A second barrier is the economic incentives provided by government programs. Most are based on prescribing practices rather than rewarding performance in building soil.

“Some good ideas outlive their purpose,” Montgomery said.

Bureaucracies have comfortable habits too.

Montgomery didn’t find a single recipe that would work everywhere.

“What I found is innovative farmers who tinkered with their practices always focused on improving their soil, and that cascaded up to improve their biodiversity and their performance.”

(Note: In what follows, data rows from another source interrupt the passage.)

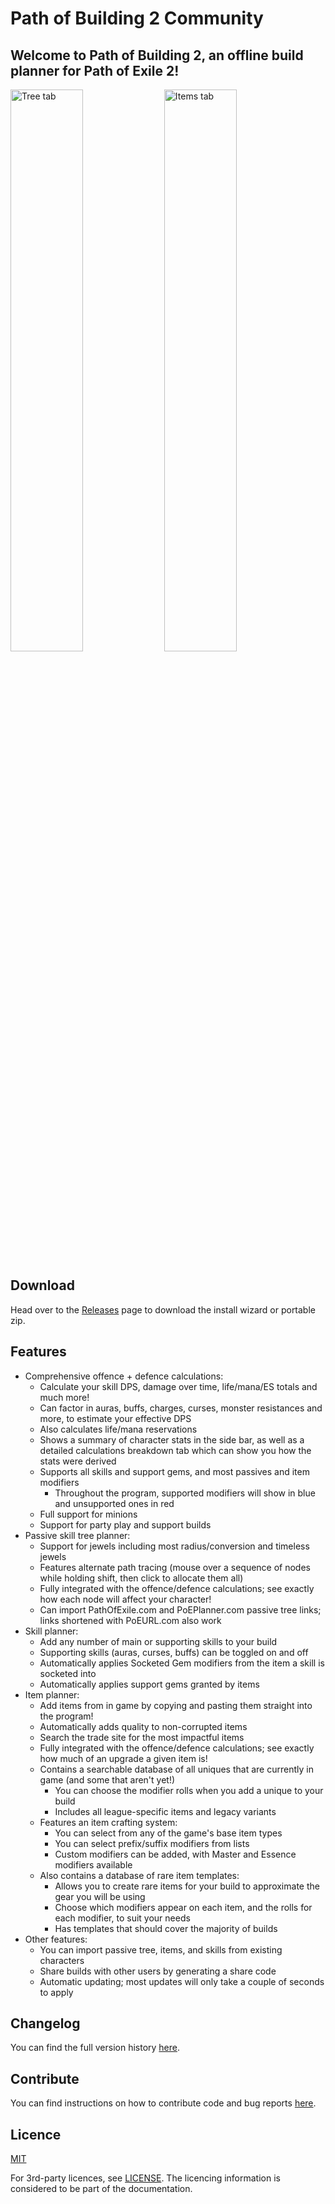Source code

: # Path of Building 2 Community
## Welcome to Path of Building 2, an offline build planner for Path of Exile 2!

<p float="middle">
  <img alt="Tree tab" src="https://github.com/user-attachments/assets/225bf25f-1ac4-4639-b280-565a24d2a2fc" width="48%" />
  <img alt="Items tab" src="https://github.com/user-attachments/assets/de8e6dc0-1e1a-46c5-b8a4-18877e67d48d" width="48%" />
</p>

## Download
Head over to the [Releases](https://github.com/PathOfBuildingCommunity/PathOfBuilding-PoE2/releases) page to download the install wizard or portable zip.

## Features
* Comprehensive offence + defence calculations:
  * Calculate your skill DPS, damage over time, life/mana/ES totals and much more!
  * Can factor in auras, buffs, charges, curses, monster resistances and more, to estimate your effective DPS
  * Also calculates life/mana reservations
  * Shows a summary of character stats in the side bar, as well as a detailed calculations breakdown tab which can show you how the stats were derived
  * Supports all skills and support gems, and most passives and item modifiers
    * Throughout the program, supported modifiers will show in blue and unsupported ones in red
  * Full support for minions
  * Support for party play and support builds
* Passive skill tree planner:
  * Support for jewels including most radius/conversion and timeless jewels
  * Features alternate path tracing (mouse over a sequence of nodes while holding shift, then click to allocate them all)
  * Fully integrated with the offence/defence calculations; see exactly how each node will affect your character!
  * Can import PathOfExile.com and PoEPlanner.com passive tree links; links shortened with PoEURL.com also work
* Skill planner:
  * Add any number of main or supporting skills to your build
  * Supporting skills (auras, curses, buffs) can be toggled on and off
  * Automatically applies Socketed Gem modifiers from the item a skill is socketed into
  * Automatically applies support gems granted by items
* Item planner:
  * Add items from in game by copying and pasting them straight into the program!
  * Automatically adds quality to non-corrupted items
  * Search the trade site for the most impactful items
  * Fully integrated with the offence/defence calculations; see exactly how much of an upgrade a given item is!
  * Contains a searchable database of all uniques that are currently in game (and some that aren't yet!)
    * You can choose the modifier rolls when you add a unique to your build
    * Includes all league-specific items and legacy variants
  * Features an item crafting system:
    * You can select from any of the game's base item types
    * You can select prefix/suffix modifiers from lists
    * Custom modifiers can be added, with Master and Essence modifiers available
  * Also contains a database of rare item templates:
    * Allows you to create rare items for your build to approximate the gear you will be using
    * Choose which modifiers appear on each item, and the rolls for each modifier, to suit your needs
    * Has templates that should cover the majority of builds
* Other features:
  * You can import passive tree, items, and skills from existing characters
  * Share builds with other users by generating a share code
  * Automatic updating; most updates will only take a couple of seconds to apply

## Changelog
You can find the full version history [here](CHANGELOG.md).

## Contribute
You can find instructions on how to contribute code and bug reports [here](CONTRIBUTING.md).

## Licence
[MIT](https://opensource.org/licenses/MIT)

For 3rd-party licences, see [LICENSE](LICENSE.md).
The licencing information is considered to be part of the documentation.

The long-term reward for the experimenters is greater productivity and higher income from the same land base.

But not all farmers can afford to take risks. Nearly 40% of all farms operate on leased land, and landlords have to be on board. The number is higher in much of the Palouse region.

There’s a significant lag time in changing from conventional input approaches to regenerative farming for soil health, with no immediate return on investment and a probable drop in income. It may take two or 10 or 20 years to fully realize the benefits.

Montgomery sees a place for government assistance recognizing growing food as a public good and supporting regenerative ag with temporary support to “transition farmers to a more self-sufficient farming model, retooling them for a new strategy” but not as a permanent subsidy.

He’s gone from being a pessimist to a guarded optimist.

“I’ve seen farms that have totally turned it around, growing more food at less cost, better food with a lower environmental footprint. If there’s one thing people in cities need, it’s farmers to feed them,” he said. “We need rural-urban partnerships focused around rebuilding soil health.”